** EXERCISE DIRECTIONS **
Carry on the book review of Love in the Time of Global Warming from its last sentence onward, keeping its voice and line of critique.

PASSAGE FOR REVIEW Start Marker

Love in the Time of Global Warming by Francesca Lia Block

Penelope (Pen) has lost everything—her home, her parents, and her ten-year-old brother. After the great earthshaker, Pen leaves home in search of her family. What she finds instead are giants and witches, love and enemies. 

I am a huge fan of the hero's journey. From the early stories of The Iliad and Odyssey, to the more modern stories of Star Wars to Harry Potter. Joseph Campbell said, “Every myth is psychologically symbolic. Its narratives and images are to be read, therefore, not literally, but as metaphors.” It is unclear to me as to whether Block was either so wrapped up in The Odyssey metaphor that she became bogged down in it, or that she simply didn't understand the metaphor and let it run away with her.

The story also couldn't decide what it was. Was it a post-apocalyptic thriller? Fantasy? Myth? Metaphor? One thing it was not, this was not a story about Global Warming, in fact the title is completely misleading considering that the devastating earthquake had nothing to do with global warming. The basic idea is this, Pen, after huddling in her ravaged home for two months, leaves when a group of bandits shows up. She "steals" (is given the keys to) a van and travels aimlessly throughout Los Angeles searching for her family. Here she discovers that her life is literally following the tale of The Odyssey complete with giants, witches, sirens, and everything else in-between. 

This is, of course, where the confusion lies. Although this takes place in LA, there are witches and supernatural powers, weird orange butterflies, and nothing that seems like anything from our world. Apparently Pen has never even heard of the word earthquake, since she insists on calling it the earthshaker. Despite living in a modern world, she and her mother apparently don't know what a camera is either. As if following the exact same story line of The Odyssey wasn't a strange enough coincidence, Pen also has this weird way of running into other teenagers. No adults in this ravaged LA, apparently they have all been killed or just left. Just teenagers. And not just any teenagers. Pen has the extraordinary luck of running into three other teens who, like her, all happen to be LBGTQ. I have nothing against such characters, but it just added to the identity crisis this book seemed to be having.

PASSAGE FOR REVIEW End Marker
INFORMATION Start Marker

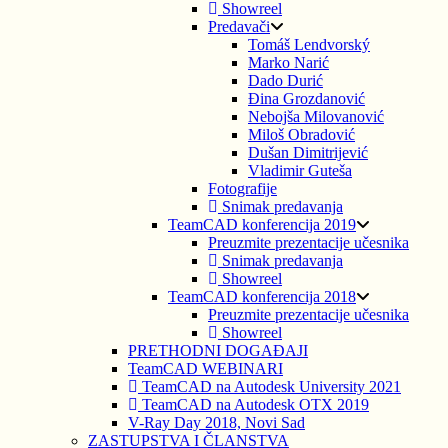
Showreel
Predavači
Tomáš Lendvorský
Marko Narić
Dado Durić
Đina Grozdanović
Nebojša Milovanović
Miloš Obradović
Dušan Dimitrijević
Vladimir Guteša
Fotografije
Snimak predavanja
TeamCAD konferencija 2019
Preuzmite prezentacije učesnika
Snimak predavanja
Showreel
TeamCAD konferencija 2018
Preuzmite prezentacije učesnika
Showreel
PRETHODNI DOGAĐAJI
TeamCAD WEBINARI
TeamCAD na Autodesk University 2021
TeamCAD na Autodesk OTX 2019
V-Ray Day 2018, Novi Sad
ZASTUPSTVA I ČLANSTVA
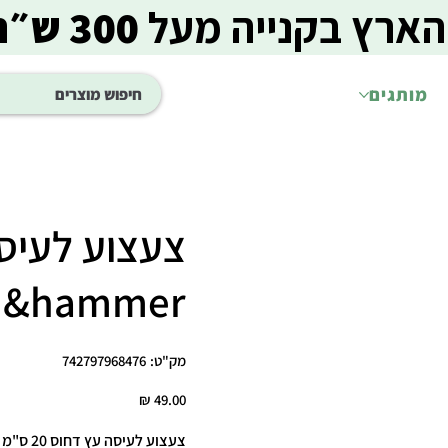
הארץ בקנייה מעל
300 ש״ח
מותגים
 &hammer
מק"ט
מק"ט:
742797968476
742797968476
מחיר
צעצוע לעיסה עץ דחוס 20 ס"מ – Arm & Hammer Pressed Wood Chew Toy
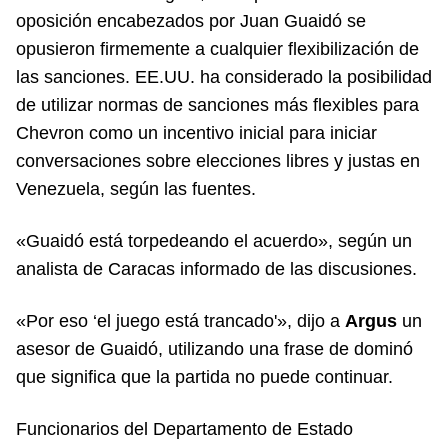
oposición encabezados por Juan Guaidó se
opusieron firmemente a cualquier flexibilización de
las sanciones. EE.UU. ha considerado la posibilidad
de utilizar normas de sanciones más flexibles para
Chevron como un incentivo inicial para iniciar
conversaciones sobre elecciones libres y justas en
Venezuela, según las fuentes.
«Guaidó está torpedeando el acuerdo», según un
analista de Caracas informado de las discusiones.
«Por eso ‘el juego está trancado'», dijo a
Argus
un
asesor de Guaidó, utilizando una frase de dominó
que significa que la partida no puede continuar.
Funcionarios del Departamento de Estado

INFORMATION End Marker

** THE ANSWER **
As another reviewer put it so nicely, "Not only does Love in the Time of Global Warming feature not one but four protagonists who rely on Homer's original tale to guide them through the post-apocalypse--in essence, an allegory of The Odyssey that also features The Odyssey as a main driver of the plot, which is simply ridiculous--but the similar characters and plot-points are not so much alluded to as copied outright, with updates that are supposed to modernize the story doing little more than reducing one chapter after another into helpless parody. The Lotus-Eaters who populated an island of drug-fueled laziness in Homer's tale are now lotus-eaters who populate a hotel of drug-fueled laziness in Block's. Circe, the seductress who transformed Odysseus' men into slobbering pigs, is now a failed TV star who has one "minion," a teenage boy she brainwashes with pastries and keeps in a collar. And the cyclops who terrorized Odysseus and his men are still cyclopes, only now they're genetic mutants who supposedly cause earthquakes."

Block knows how to make beautiful prose, but beautiful lines can't save a story that, at its core, is having a serious identity crisis. I don't mind rehashes of classics, but the author must make the story their own. One mention of The Odyssey would have been fine, but using the book as a road map, quite literally, and then ignoring it even after realizing that they are living the story, just annoyed me. There was so much that could have been done with this, as it stands, it isn't a good allegory, dystopian sci-fi, or fantasy.